* _Extract_
================

To summarize, the Nuage solution seems pretty solid and embraces open standards, not for the sake of lip service, but to solve actual customer problems.

================

* _Supplied material_

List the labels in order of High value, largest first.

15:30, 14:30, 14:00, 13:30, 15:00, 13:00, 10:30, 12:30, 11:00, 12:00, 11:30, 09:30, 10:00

================

* _The problem_
List every word that begins with the letter "s" in the sentence about the Nuage solution, in the order they occur.

* _Solved problem_
summarize, solution, seems, solid, standards, sake, service, solve